World Scout Movement commits 1 billion hours of community service
Scott Teare, Secretary General of the World Organization of the Scout Movement (WOSM), announced on behalf of the 40 million Scouts worldwide that the Movement will intensify its efforts in making the world a better place during the COP21 event on 9 December 2015, in Paris, France.
“I am proud to announce that 40 million Scouts across 223 countries and territories are committing a further 1 billion hours of community service as a contribution to the achievement of the Sustainable Development Goals – inspiring their communities, taking responsibility for shaping a better world. This is our Scout Promise,” the Secretary General said.

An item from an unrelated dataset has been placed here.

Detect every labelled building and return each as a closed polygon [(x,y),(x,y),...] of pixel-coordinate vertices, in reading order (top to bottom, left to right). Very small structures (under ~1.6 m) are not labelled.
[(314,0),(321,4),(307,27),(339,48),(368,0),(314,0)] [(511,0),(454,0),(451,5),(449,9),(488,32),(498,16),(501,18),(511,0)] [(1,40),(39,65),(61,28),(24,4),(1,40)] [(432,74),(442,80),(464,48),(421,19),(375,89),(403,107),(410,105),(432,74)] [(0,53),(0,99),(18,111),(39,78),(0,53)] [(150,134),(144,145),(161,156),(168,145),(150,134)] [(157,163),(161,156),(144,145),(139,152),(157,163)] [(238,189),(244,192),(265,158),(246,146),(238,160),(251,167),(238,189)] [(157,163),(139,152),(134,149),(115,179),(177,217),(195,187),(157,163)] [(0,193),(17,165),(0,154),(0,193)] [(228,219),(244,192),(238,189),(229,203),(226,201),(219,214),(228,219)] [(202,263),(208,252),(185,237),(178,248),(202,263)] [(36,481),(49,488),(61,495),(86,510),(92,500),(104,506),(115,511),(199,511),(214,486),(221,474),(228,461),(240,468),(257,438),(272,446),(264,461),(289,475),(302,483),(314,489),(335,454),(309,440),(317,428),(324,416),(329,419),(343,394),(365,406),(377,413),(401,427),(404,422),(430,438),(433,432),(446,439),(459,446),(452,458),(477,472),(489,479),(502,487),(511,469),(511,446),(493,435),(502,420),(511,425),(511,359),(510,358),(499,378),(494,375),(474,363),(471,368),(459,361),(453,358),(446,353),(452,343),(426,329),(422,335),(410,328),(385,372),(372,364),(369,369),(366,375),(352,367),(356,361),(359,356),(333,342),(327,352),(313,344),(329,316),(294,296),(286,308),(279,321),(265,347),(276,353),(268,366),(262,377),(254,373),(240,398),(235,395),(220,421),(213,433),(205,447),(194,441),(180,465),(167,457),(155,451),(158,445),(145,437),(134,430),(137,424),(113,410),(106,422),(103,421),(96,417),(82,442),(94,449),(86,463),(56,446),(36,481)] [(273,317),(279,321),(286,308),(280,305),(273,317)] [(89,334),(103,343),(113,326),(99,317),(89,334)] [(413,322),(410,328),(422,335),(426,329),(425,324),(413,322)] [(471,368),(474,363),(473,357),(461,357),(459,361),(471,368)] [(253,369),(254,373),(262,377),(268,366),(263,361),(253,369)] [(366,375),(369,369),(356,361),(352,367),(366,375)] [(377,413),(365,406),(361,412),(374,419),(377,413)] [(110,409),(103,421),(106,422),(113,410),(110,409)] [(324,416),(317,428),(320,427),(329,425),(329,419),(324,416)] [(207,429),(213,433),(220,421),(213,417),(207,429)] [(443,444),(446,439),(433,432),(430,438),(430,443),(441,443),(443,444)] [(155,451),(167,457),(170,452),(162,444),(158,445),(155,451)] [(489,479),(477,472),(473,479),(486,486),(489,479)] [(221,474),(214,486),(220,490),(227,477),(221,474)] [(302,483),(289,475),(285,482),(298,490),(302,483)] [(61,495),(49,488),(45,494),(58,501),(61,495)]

Since 2012, Scouts around the world have already contributed more than 639 million service hours covering over six million community projects through activities and initiatives in the Better World framework, namely Messengers of Peace, World Scout Environment Programme and Scouts of the World Award. About 40% of the over 639 million service hours were coming out of environmental projects.
The World Organization of the Scout Movement and the World Association of Girl Guides and Girl Scouts (WAGGGS) issued a joint statement on 4 December calling on all parties to include young people in defining the solutions to the climate change issue given that they are the generation which will be affected. Both WOSM and WAGGGS are present and contributing to the COP21 debates in Paris.

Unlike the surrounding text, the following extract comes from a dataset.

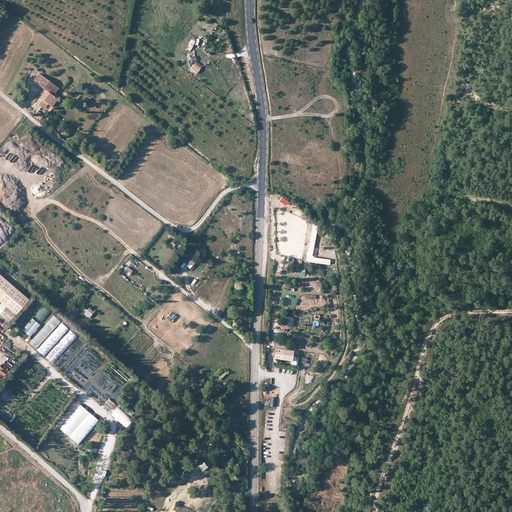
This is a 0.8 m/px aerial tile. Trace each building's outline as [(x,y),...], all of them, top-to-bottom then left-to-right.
[(196,48),(188,48),(187,55),(195,56),(196,48)] [(196,73),(202,66),(196,61),(189,68),(196,73)] [(53,94),(58,87),(39,73),(34,80),(45,89),(53,94)] [(35,102),(41,106),(45,101),(47,103),(51,106),(57,98),(53,94),(45,89),(35,102)] [(42,114),(37,110),(34,115),(39,119),(42,114)] [(286,205),(289,201),(282,196),(279,200),(286,205)] [(324,250),(324,254),(317,254),(318,264),(329,263),(329,250),(324,250)] [(132,271),(127,267),(124,271),(129,275),(132,271)] [(28,298),(0,274),(0,300),(15,313),(28,298)] [(303,291),(320,291),(320,281),(304,281),(303,291)] [(0,312),(9,320),(15,313),(2,302),(0,303),(0,312)] [(42,306),(34,317),(41,323),(50,313),(42,306)] [(242,316),(248,312),(243,306),(238,310),(242,316)] [(90,316),(93,312),(89,308),(85,312),(90,316)] [(285,314),(282,324),(291,327),(294,317),(285,314)] [(44,356),(69,329),(54,316),(29,343),(36,349),(44,356)] [(21,330),(29,337),(40,324),(31,318),(21,330)] [(52,364),(77,337),(70,331),(45,358),(52,364)] [(294,351),(275,348),(273,358),(292,361),(294,351)] [(305,374),(304,382),(312,383),(312,375),(305,374)] [(110,411),(115,403),(107,398),(102,406),(110,411)] [(78,404),(59,430),(79,445),(98,419),(78,404)] [(110,415),(126,427),(132,418),(116,407),(110,415)] [(202,471),(207,467),(203,462),(198,466),(202,471)]
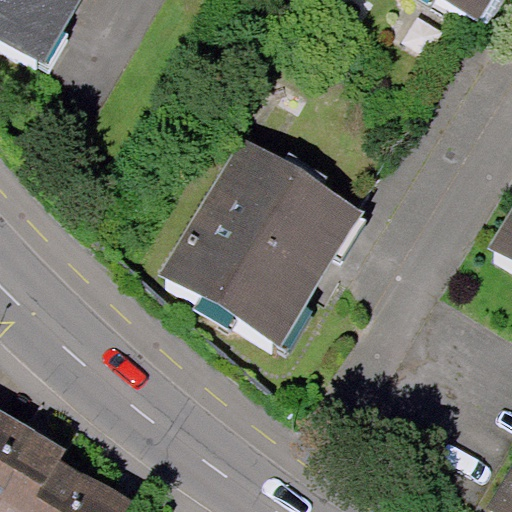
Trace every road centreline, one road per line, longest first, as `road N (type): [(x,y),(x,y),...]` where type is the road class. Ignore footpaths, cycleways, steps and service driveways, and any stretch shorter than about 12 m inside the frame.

During the COP21 event hosted by Corinne Lepage, in charge of a Mission for French President François Hollande on the Rights of Humanity, four Scouts representing the 40 million Scouts were given a “Youth Leadership Award for the Environment” recognising their contribution towards environmental and humanitarian relief efforts. In a video message, President Hollande congratulated the Scouts representatives for their leadership in environmental protection.
Ms Lepage said: “The Scouts truly deserve this Award for their tireless efforts in environmental conservation as well as in promoting peace and protecting the rights of humanity across borders, religions, gender and age. Back in October, I had challenged the Scouts to contribute further to create positive change in their local communities. I believe they have met the challenge, based on their commitment to produce 1 billion hours in community service projects.”

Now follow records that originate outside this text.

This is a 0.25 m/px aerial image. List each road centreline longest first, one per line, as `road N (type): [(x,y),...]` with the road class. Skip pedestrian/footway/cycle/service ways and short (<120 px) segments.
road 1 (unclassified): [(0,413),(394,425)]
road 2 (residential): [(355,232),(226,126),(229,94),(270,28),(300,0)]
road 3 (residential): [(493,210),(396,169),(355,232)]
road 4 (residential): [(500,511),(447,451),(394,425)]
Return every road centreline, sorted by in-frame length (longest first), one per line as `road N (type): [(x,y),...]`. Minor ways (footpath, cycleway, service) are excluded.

Scott Teare added: “Since the inception of World Scouting over 100 years ago, Scouts around the world have been taking action to address environmental and natural disaster issues in their communities and countries – from disaster response efforts in Haiti, Madagascar, Nepal and the Philippines, to initiating the Trees For The World campaign in Ecuador, Canada and Kenya, coral reef restoration and mangrove tree planting in Indonesia.”